▶ _WHAT YOU SHOULD DO_:
The answer should be an exact copy of the data.

────────

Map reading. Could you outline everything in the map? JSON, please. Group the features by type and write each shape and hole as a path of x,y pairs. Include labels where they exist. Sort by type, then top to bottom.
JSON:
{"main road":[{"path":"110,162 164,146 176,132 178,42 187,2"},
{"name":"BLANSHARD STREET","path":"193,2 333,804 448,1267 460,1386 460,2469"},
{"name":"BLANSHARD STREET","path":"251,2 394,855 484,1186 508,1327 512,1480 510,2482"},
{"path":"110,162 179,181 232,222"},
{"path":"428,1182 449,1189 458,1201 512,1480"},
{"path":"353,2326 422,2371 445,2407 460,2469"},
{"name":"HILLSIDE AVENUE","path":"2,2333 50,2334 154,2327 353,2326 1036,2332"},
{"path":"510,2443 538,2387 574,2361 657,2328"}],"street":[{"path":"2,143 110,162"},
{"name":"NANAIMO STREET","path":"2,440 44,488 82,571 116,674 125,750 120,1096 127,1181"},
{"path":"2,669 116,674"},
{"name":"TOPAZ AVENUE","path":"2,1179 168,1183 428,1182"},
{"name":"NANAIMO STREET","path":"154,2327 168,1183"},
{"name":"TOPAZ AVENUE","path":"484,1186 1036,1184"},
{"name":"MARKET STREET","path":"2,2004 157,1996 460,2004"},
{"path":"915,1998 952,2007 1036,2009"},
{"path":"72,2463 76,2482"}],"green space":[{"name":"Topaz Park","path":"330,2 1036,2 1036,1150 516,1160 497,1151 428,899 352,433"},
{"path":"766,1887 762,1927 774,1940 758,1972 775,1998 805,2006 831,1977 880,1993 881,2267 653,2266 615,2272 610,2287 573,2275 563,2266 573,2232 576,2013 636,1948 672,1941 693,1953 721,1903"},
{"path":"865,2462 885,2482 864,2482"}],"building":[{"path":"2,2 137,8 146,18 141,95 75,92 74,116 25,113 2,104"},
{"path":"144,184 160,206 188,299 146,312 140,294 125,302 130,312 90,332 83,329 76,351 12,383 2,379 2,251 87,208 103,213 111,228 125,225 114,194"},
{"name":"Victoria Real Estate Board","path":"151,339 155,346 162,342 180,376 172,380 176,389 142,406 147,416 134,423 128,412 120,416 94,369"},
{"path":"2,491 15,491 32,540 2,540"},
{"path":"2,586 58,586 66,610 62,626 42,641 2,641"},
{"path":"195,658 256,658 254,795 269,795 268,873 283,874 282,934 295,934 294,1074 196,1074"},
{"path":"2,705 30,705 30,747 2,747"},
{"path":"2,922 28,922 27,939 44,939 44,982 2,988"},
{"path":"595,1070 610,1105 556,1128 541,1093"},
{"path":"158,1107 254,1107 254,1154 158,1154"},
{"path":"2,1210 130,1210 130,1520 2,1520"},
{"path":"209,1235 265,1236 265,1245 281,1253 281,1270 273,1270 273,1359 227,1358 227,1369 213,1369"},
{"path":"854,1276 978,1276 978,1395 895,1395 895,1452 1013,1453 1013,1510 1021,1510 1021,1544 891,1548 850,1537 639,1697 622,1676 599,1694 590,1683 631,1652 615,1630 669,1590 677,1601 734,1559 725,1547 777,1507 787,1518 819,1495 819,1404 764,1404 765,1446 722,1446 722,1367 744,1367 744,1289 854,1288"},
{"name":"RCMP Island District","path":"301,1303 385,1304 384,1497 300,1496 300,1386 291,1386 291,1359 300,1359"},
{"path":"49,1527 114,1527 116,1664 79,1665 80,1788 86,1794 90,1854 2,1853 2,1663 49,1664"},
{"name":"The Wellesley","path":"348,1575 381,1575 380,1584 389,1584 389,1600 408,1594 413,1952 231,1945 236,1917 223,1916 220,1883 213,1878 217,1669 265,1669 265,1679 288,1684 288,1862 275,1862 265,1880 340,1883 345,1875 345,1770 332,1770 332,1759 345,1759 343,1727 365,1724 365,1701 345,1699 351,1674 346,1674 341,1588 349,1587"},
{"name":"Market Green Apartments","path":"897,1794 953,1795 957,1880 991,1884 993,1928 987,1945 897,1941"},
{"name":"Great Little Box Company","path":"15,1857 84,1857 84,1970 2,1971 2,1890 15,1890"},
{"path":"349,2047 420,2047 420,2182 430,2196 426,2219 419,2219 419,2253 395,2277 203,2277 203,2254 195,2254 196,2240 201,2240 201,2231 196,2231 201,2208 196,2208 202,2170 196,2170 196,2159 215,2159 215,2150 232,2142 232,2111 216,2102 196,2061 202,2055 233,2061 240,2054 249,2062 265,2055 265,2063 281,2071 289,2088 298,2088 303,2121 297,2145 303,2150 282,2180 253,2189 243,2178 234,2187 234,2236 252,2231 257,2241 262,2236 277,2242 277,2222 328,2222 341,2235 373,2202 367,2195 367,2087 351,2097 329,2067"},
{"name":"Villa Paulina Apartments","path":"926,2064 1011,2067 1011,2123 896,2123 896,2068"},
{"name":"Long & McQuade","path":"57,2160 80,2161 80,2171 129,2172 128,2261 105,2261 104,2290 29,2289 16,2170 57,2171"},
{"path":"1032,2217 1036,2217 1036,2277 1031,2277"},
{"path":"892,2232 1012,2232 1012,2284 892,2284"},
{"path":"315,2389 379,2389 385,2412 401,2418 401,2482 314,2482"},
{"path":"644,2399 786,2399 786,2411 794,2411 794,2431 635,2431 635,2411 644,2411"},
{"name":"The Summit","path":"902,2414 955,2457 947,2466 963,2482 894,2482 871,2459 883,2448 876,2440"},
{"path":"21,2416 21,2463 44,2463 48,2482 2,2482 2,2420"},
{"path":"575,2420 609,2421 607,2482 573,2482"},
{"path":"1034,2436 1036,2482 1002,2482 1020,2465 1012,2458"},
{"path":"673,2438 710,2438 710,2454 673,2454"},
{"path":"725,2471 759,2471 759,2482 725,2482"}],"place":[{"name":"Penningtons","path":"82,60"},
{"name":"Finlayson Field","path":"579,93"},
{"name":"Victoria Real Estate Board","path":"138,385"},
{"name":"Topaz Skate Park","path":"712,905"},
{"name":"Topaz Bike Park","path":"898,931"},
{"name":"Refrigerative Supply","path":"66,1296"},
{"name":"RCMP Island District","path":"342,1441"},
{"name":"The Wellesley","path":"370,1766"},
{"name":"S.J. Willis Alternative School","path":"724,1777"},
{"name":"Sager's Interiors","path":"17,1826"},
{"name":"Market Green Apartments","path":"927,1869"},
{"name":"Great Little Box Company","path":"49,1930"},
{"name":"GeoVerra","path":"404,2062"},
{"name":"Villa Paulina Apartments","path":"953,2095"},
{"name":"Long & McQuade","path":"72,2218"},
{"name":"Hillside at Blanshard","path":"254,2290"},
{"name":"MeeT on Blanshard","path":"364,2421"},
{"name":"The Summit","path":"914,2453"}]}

────────

▶ _ANSWER TO THE EXERCISE_:
Map reading. Could you outline everything in the map? JSON, please. Group the features by type and write each shape and hole as a path of x,y pairs. Include labels where they exist. Sort by type, then top to bottom.
JSON:
{"main road":[{"path":"110,162 164,146 176,132 178,42 187,2"},
{"name":"BLANSHARD STREET","path":"193,2 333,804 448,1267 460,1386 460,2469"},
{"name":"BLANSHARD STREET","path":"251,2 394,855 484,1186 508,1327 512,1480 510,2482"},
{"path":"110,162 179,181 232,222"},
{"path":"428,1182 449,1189 458,1201 512,1480"},
{"path":"353,2326 422,2371 445,2407 460,2469"},
{"name":"HILLSIDE AVENUE","path":"2,2333 50,2334 154,2327 353,2326 1036,2332"},
{"path":"510,2443 538,2387 574,2361 657,2328"}],"street":[{"path":"2,143 110,162"},
{"name":"NANAIMO STREET","path":"2,440 44,488 82,571 116,674 125,750 120,1096 127,1181"},
{"path":"2,669 116,674"},
{"name":"TOPAZ AVENUE","path":"2,1179 168,1183 428,1182"},
{"name":"NANAIMO STREET","path":"154,2327 168,1183"},
{"name":"TOPAZ AVENUE","path":"484,1186 1036,1184"},
{"name":"MARKET STREET","path":"2,2004 157,1996 460,2004"},
{"path":"915,1998 952,2007 1036,2009"},
{"path":"72,2463 76,2482"}],"green space":[{"name":"Topaz Park","path":"330,2 1036,2 1036,1150 516,1160 497,1151 428,899 352,433"},
{"path":"766,1887 762,1927 774,1940 758,1972 775,1998 805,2006 831,1977 880,1993 881,2267 653,2266 615,2272 610,2287 573,2275 563,2266 573,2232 576,2013 636,1948 672,1941 693,1953 721,1903"},
{"path":"865,2462 885,2482 864,2482"}],"building":[{"path":"2,2 137,8 146,18 141,95 75,92 74,116 25,113 2,104"},
{"path":"144,184 160,206 188,299 146,312 140,294 125,302 130,312 90,332 83,329 76,351 12,383 2,379 2,251 87,208 103,213 111,228 125,225 114,194"},
{"name":"Victoria Real Estate Board","path":"151,339 155,346 162,342 180,376 172,380 176,389 142,406 147,416 134,423 128,412 120,416 94,369"},
{"path":"2,491 15,491 32,540 2,540"},
{"path":"2,586 58,586 66,610 62,626 42,641 2,641"},
{"path":"195,658 256,658 254,795 269,795 268,873 283,874 282,934 295,934 294,1074 196,1074"},
{"path":"2,705 30,705 30,747 2,747"},
{"path":"2,922 28,922 27,939 44,939 44,982 2,988"},
{"path":"595,1070 610,1105 556,1128 541,1093"},
{"path":"158,1107 254,1107 254,1154 158,1154"},
{"path":"2,1210 130,1210 130,1520 2,1520"},
{"path":"209,1235 265,1236 265,1245 281,1253 281,1270 273,1270 273,1359 227,1358 227,1369 213,1369"},
{"path":"854,1276 978,1276 978,1395 895,1395 895,1452 1013,1453 1013,1510 1021,1510 1021,1544 891,1548 850,1537 639,1697 622,1676 599,1694 590,1683 631,1652 615,1630 669,1590 677,1601 734,1559 725,1547 777,1507 787,1518 819,1495 819,1404 764,1404 765,1446 722,1446 722,1367 744,1367 744,1289 854,1288"},
{"name":"RCMP Island District","path":"301,1303 385,1304 384,1497 300,1496 300,1386 291,1386 291,1359 300,1359"},
{"path":"49,1527 114,1527 116,1664 79,1665 80,1788 86,1794 90,1854 2,1853 2,1663 49,1664"},
{"name":"The Wellesley","path":"348,1575 381,1575 380,1584 389,1584 389,1600 408,1594 413,1952 231,1945 236,1917 223,1916 220,1883 213,1878 217,1669 265,1669 265,1679 288,1684 288,1862 275,1862 265,1880 340,1883 345,1875 345,1770 332,1770 332,1759 345,1759 343,1727 365,1724 365,1701 345,1699 351,1674 346,1674 341,1588 349,1587"},
{"name":"Market Green Apartments","path":"897,1794 953,1795 957,1880 991,1884 993,1928 987,1945 897,1941"},
{"name":"Great Little Box Company","path":"15,1857 84,1857 84,1970 2,1971 2,1890 15,1890"},
{"path":"349,2047 420,2047 420,2182 430,2196 426,2219 419,2219 419,2253 395,2277 203,2277 203,2254 195,2254 196,2240 201,2240 201,2231 196,2231 201,2208 196,2208 202,2170 196,2170 196,2159 215,2159 215,2150 232,2142 232,2111 216,2102 196,2061 202,2055 233,2061 240,2054 249,2062 265,2055 265,2063 281,2071 289,2088 298,2088 303,2121 297,2145 303,2150 282,2180 253,2189 243,2178 234,2187 234,2236 252,2231 257,2241 262,2236 277,2242 277,2222 328,2222 341,2235 373,2202 367,2195 367,2087 351,2097 329,2067"},
{"name":"Villa Paulina Apartments","path":"926,2064 1011,2067 1011,2123 896,2123 896,2068"},
{"name":"Long & McQuade","path":"57,2160 80,2161 80,2171 129,2172 128,2261 105,2261 104,2290 29,2289 16,2170 57,2171"},
{"path":"1032,2217 1036,2217 1036,2277 1031,2277"},
{"path":"892,2232 1012,2232 1012,2284 892,2284"},
{"path":"315,2389 379,2389 385,2412 401,2418 401,2482 314,2482"},
{"path":"644,2399 786,2399 786,2411 794,2411 794,2431 635,2431 635,2411 644,2411"},
{"name":"The Summit","path":"902,2414 955,2457 947,2466 963,2482 894,2482 871,2459 883,2448 876,2440"},
{"path":"21,2416 21,2463 44,2463 48,2482 2,2482 2,2420"},
{"path":"575,2420 609,2421 607,2482 573,2482"},
{"path":"1034,2436 1036,2482 1002,2482 1020,2465 1012,2458"},
{"path":"673,2438 710,2438 710,2454 673,2454"},
{"path":"725,2471 759,2471 759,2482 725,2482"}],"place":[{"name":"Penningtons","path":"82,60"},
{"name":"Finlayson Field","path":"579,93"},
{"name":"Victoria Real Estate Board","path":"138,385"},
{"name":"Topaz Skate Park","path":"712,905"},
{"name":"Topaz Bike Park","path":"898,931"},
{"name":"Refrigerative Supply","path":"66,1296"},
{"name":"RCMP Island District","path":"342,1441"},
{"name":"The Wellesley","path":"370,1766"},
{"name":"S.J. Willis Alternative School","path":"724,1777"},
{"name":"Sager's Interiors","path":"17,1826"},
{"name":"Market Green Apartments","path":"927,1869"},
{"name":"Great Little Box Company","path":"49,1930"},
{"name":"GeoVerra","path":"404,2062"},
{"name":"Villa Paulina Apartments","path":"953,2095"},
{"name":"Long & McQuade","path":"72,2218"},
{"name":"Hillside at Blanshard","path":"254,2290"},
{"name":"MeeT on Blanshard","path":"364,2421"},
{"name":"The Summit","path":"914,2453"}]}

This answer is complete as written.